Editor in the “Money & More” section of the Frankfurter Allgemeine Sonntagszeitung.
Corona or not, we’re talking about the weather. It’s raining in Frankfurt, but that doesn’t bother my wife and me, our workplaces are dry. We find the weather forecast for the North Sea island of Amrum, where we want to spend the second Hessian autumn vacation week, less pleasant. The weather app shows nothing but a cloud with five blue stripes underneath. We decide not to let the foreseeable rainy days spoil our mood. We want to go on vacation and neither the weather nor anything else will keep us from looking forward to it.
At least we think so. Until the afternoon when we received two reports that for us are a damned mixture. On the one hand: In Frankfurt the number of people infected with corona is increasing and with it the incidence value, it is no longer far below the threshold of 50 new infections per 100,000 inhabitants. A few dozen more cases and we’d live in a risk area. The other terrible news: Schleswig-Holstein may not want us at all, neither on its island of Amrum nor anywhere else. The country has a ban on accommodation. Travelers from “domestic high-incidence areas”, as the updated state ordinance states, must be quarantined for 14 days after arrival. 14 days!

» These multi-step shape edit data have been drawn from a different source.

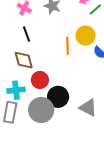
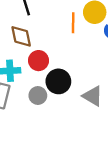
gray circle: (41, 110) -> (38, 95), size x0.6

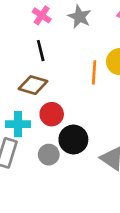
brown diamond: (21, 36) -> (33, 85), turned -65

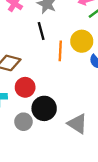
black line: (41, 51) -> (41, 31), moved

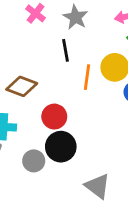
red circle: (25, 87) -> (54, 117), moved
gray triangle: (77, 124) -> (98, 186), moved

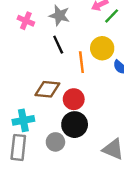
brown diamond: (22, 86) -> (47, 89), moved
red circle: (54, 117) -> (74, 99), moved

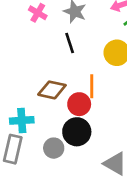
orange line: (81, 62) -> (92, 86), moved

The quarantine would double the stay in our rented vacation home (or would we be put in the barn?). It would be nothing with walks on the beach, mudflat hikes and visits to restaurants. And my colleagues at home wouldn’t be amused if they had to take on my pile of work for an extra week. If we did not adhere to the regulations, we would have to pay a fine of up to 10,000 euros. Schleswig-Holstein offers a way out: two negative corona tests every five days, then we are allowed in. We are devastated.

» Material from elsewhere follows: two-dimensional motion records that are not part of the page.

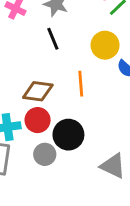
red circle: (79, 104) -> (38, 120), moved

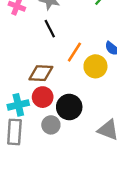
yellow circle: (105, 45) -> (95, 66), moved
orange line: (81, 84) -> (74, 52), moved, turned 42

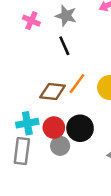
orange line: (74, 52) -> (77, 84), moved
red circle: (43, 97) -> (54, 128), moved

Today we’re angry. Angry at Schleswig-Holstein, which does not care about a common German corona policy and is more strict than all other federal states. Angry at the federal government, which allows foreign travelers from risk areas a free corona test, but makes cautious domestic travelers like us bleed. And we’re pissed off at all the Frankfurters who cheerfully party without a mask, infect each other and drive up the incidence value. Today it is 47, the health department head says that 50 will be exceeded by Thursday at the latest.
Red alert, also for our vacation. The bitter irony: We had canceled a previously booked holiday in the Netherlands when the infections detected there skyrocketed, and we were relying on Germany and its politicians. What a mistake! Every federal state does what it wants. Federalism is freedom in Corona times, says a political scientist on Deutschlandfunk. He’s probably crazy.
We panic looking for other travel destinations. Lower Saxony has rather lax rules, but we know our country of birth inside out. We also know the East well. We are not allowed to go hiking and drinking wine in the Palatinate because Rhineland-Palatinate is as strict as Schleswig-Holstein. Suddenly there is hope: Many politicians are just as angry about the advance of the two hardcore countries as we are. The country heads want to speak the next morning.
Two reasonably good news: the incidence value in Frankfurt remains at 47. And Schleswig-Holstein was whistled back. The federal states decide: Anyone who comes from a risk area does not have to be in quarantine, but needs a negative corona test that is no more than 48 hours old before the first night. We don’t care that some federal states do not adhere to it. Our vacation is getting closer.
Late in the evening we register for a corona test. As a precaution, so that we are not nastily surprised on the trip to Schleswig-Holstein when Frankfurt becomes a risk area. The cheap test variant has to be enough: 59 euros per throat. The fact that we cannot pay because the system is collapsing makes us sweat again. After several attempts it works. Phew
At 5 p.m. the time has come: Frankfurt is a risk area, the incidence value is 59. We are nervous. Are the federal states sticking to the line they adopted yesterday, or are they taking the rule chaos to the next extreme? Tomorrow morning we want to have the corona test. Thank God we live in Frankfurt, at the airport we can be tested without an appointment.
We get up at half past five and are wide awake at half past seven: the line in front of the airport test center is 200 meters long! Everyone who works there says they haven’t seen anything like it since April. The fact that Frankfurt has become a risk area has made everyone interested in traveling overnight. The smear is taken two hours later. In the afternoon we head north, overnight on the way. In the evening we get the result: negative. We cannot be stopped now. And above all, ripe for the island.